Keep it Concise and Focused
Create multiple small, specific files rather than one massive file. This prevents polluting the context window with irrelevant information and keeps rules targeted to specific languages or modules.
Cursor offers four modes for including rules:
Auto-attached based on file type (best choice)
Agent-requested when relevant (second best)
Include on request (worst—nobody remembers to request it)
Always include (bad unless genuinely universal)
Keep things language or folder-specific. Your React rules shouldn't interfere when writing Python scripts.
Be Specific and Provide Concrete Examples
Vague instructions like "write clean code" are unhelpful. Instead, define what "clean code" means in your context with specific criteria and examples[1].
The more concrete and illustrative your examples, the better the AI can understand and adhere to your desired patterns[1].
Update Rules Based on Feedback
The most important habit: Update your rules every time the AI does something wrong. The key indicator of ineffective rules is repetitive feedback—if you keep saying "nope, don't do it that way" or "you forgot about this," that's a symptom of inadequate rules.
Use Cursor's "generate cursor rules" feature whenever you give feedback during a chat. The generated rules aren't perfect—remove about 80% of the random stuff—but it's a solid first draft. If you don't want to say something again, turn it into a rule.
Centralize Your Guidelines
Make your Cursor rules the single source of truth that both humans and AI learn from. Don't maintain separate code quality documents—consolidate everything into these files so there's no confusion about standards.
Boosting Developer Productivity with Cursor Rules
The Impact of Well-Defined Rules
This isn't about marginal improvements—it's transformational. AI can be 5x better when you invest upfront in giving it the right guidance. This is a one-time cost that gets compounding returns.
With effective rules, you spend less time on repetitive corrections and can focus on actual task-specific work. You need less effort crafting perfect prompts because the AI already understands your codebase conventions.
Without good rules, you're re-onboarding the AI every single conversation. With them, you pay once and benefit continuously across your entire team.
Measuring and Optimizing Productivity
While Cursor Rules directly refine AI assistance, understanding their full impact on team efficiency and identifying areas for further improvement benefits from broader analytics.

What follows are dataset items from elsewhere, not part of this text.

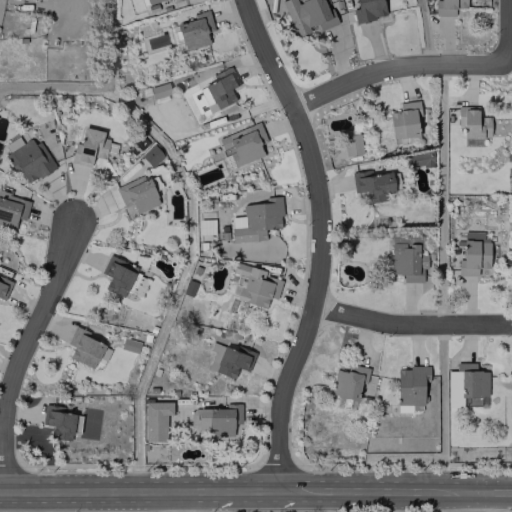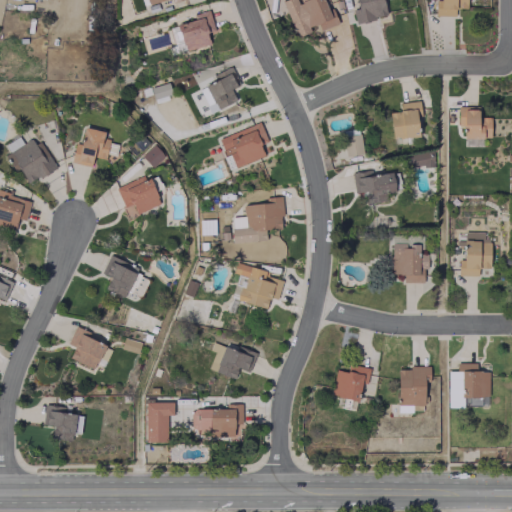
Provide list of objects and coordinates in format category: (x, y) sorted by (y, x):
building: (154, 2)
building: (447, 6)
building: (368, 9)
building: (307, 14)
road: (503, 29)
building: (195, 30)
road: (393, 66)
building: (221, 87)
building: (159, 89)
building: (206, 99)
building: (404, 119)
building: (243, 143)
building: (351, 144)
building: (88, 146)
building: (151, 155)
building: (28, 158)
building: (371, 183)
building: (136, 195)
building: (12, 209)
building: (256, 220)
road: (321, 238)
building: (473, 253)
building: (407, 261)
building: (119, 275)
building: (3, 285)
building: (255, 285)
road: (412, 321)
building: (129, 344)
building: (83, 347)
road: (25, 351)
building: (232, 360)
building: (348, 381)
building: (465, 383)
building: (410, 387)
building: (58, 420)
building: (155, 420)
building: (216, 420)
road: (239, 488)
road: (495, 492)
road: (179, 501)
road: (478, 502)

Developer productivity tools that offer insights into engineering work can help track team output, reveal hidden strengths and weaknesses, monitor time investments, and debug project delivery bottlenecks for engineering teams of all sizes. By integrating such analytics, teams can better quantify the productivity gains from well-configured AI assistants guided by robust rules files and pinpoint other opportunities to optimize their development processes and AI integration strategies.

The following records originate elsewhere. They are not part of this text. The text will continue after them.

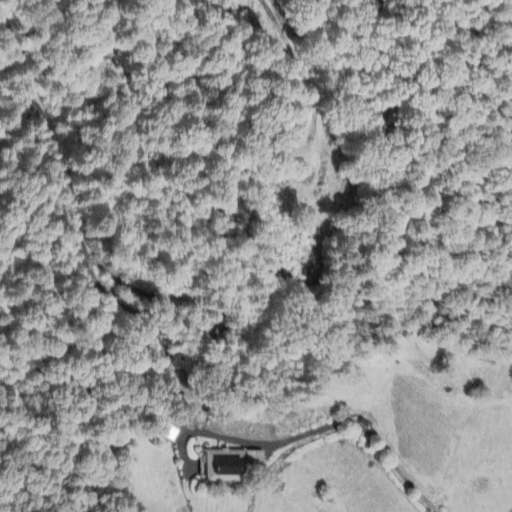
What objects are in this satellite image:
road: (303, 71)
road: (5, 112)
road: (85, 269)
road: (141, 294)
road: (371, 436)
building: (228, 465)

Maximize Your AI Coding Assistant
Investing the effort to create and maintain a comprehensive rules file is a crucial step in leveraging AI coding assistants to their full potential. By providing clear, specific, and context-aware guidance, you empower the AI to be a more effective partner, generating code that is not only functional but also high-quality, consistent, and aligned with your project's unique needs. This ultimately translates to saved time, improved codebases, and a more productive development experience for the entire team.